#### [What you are asked to do]
Gather the lines below that include the string "最后只能各种开后门把手下丢出去当雇佣军", copying each in full.

▽

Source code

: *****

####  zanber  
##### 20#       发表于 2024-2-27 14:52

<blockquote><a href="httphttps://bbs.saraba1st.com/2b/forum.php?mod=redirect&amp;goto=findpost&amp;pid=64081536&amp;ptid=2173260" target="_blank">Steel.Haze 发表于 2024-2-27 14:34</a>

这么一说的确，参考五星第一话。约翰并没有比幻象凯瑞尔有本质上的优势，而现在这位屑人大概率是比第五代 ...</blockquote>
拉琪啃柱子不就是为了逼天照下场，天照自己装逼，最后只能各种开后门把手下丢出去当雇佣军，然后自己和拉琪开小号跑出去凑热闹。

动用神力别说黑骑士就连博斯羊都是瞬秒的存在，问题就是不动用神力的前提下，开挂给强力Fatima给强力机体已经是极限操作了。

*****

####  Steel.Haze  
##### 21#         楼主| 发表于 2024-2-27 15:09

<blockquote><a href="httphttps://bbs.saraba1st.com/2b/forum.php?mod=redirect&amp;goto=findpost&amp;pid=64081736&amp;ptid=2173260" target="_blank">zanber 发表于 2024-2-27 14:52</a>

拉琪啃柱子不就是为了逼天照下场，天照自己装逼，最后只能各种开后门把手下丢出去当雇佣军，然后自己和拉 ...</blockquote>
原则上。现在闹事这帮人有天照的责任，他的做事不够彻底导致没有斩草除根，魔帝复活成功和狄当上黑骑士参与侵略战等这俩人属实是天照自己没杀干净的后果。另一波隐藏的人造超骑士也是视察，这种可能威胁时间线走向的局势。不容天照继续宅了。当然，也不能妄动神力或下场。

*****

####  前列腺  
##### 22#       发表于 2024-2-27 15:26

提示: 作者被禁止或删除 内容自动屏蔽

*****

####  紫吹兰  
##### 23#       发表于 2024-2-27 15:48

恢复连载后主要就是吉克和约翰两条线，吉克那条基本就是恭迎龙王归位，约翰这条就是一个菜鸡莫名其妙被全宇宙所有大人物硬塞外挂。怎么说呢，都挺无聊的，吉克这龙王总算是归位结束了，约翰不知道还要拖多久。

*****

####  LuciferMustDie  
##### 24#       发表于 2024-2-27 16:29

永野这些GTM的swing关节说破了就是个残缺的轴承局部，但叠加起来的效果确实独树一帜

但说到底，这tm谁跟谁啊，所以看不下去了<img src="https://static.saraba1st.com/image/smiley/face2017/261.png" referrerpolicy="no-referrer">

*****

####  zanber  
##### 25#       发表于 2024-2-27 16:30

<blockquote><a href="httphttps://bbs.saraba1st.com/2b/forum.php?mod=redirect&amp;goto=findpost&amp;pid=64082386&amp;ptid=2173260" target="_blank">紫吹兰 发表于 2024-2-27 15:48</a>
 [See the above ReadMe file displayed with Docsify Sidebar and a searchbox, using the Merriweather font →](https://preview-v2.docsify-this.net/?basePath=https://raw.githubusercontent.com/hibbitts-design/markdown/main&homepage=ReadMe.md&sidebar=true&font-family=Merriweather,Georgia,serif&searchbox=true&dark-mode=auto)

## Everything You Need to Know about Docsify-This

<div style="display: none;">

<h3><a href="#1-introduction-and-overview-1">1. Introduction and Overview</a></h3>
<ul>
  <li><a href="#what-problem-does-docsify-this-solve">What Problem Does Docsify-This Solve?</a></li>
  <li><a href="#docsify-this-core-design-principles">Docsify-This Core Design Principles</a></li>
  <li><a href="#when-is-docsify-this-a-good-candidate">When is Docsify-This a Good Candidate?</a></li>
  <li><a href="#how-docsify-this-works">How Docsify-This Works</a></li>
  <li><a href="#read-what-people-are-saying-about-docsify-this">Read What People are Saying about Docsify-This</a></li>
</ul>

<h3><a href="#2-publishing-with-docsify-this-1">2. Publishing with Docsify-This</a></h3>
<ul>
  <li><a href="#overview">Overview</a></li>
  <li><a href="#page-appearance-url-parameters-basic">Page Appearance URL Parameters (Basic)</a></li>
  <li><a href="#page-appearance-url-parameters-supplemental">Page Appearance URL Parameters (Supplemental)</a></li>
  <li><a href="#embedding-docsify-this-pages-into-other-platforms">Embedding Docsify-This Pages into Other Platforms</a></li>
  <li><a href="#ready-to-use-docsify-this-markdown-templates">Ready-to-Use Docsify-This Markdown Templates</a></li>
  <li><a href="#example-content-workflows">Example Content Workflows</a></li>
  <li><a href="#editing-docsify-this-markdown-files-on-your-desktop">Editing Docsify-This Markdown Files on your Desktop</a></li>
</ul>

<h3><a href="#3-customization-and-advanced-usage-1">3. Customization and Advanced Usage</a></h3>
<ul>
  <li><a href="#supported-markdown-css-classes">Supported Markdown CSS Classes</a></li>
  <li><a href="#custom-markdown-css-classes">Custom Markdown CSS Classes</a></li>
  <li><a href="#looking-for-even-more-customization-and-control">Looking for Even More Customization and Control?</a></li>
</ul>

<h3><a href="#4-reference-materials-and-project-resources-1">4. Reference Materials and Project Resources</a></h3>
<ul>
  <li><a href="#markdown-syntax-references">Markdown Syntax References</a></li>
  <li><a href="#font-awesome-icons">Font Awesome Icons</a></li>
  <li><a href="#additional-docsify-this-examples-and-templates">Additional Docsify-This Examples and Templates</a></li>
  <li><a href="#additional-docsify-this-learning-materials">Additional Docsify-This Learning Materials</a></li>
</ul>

△

#### [Result of the task]
拉琪啃柱子不就是为了逼天照下场，天照自己装逼，最后只能各种开后门把手下丢出去当雇佣军，然后自己和拉琪开小号跑出去凑热闹。
拉琪啃柱子不就是为了逼天照下场，天照自己装逼，最后只能各种开后门把手下丢出去当雇佣军，然后自己和拉 ...</blockquote>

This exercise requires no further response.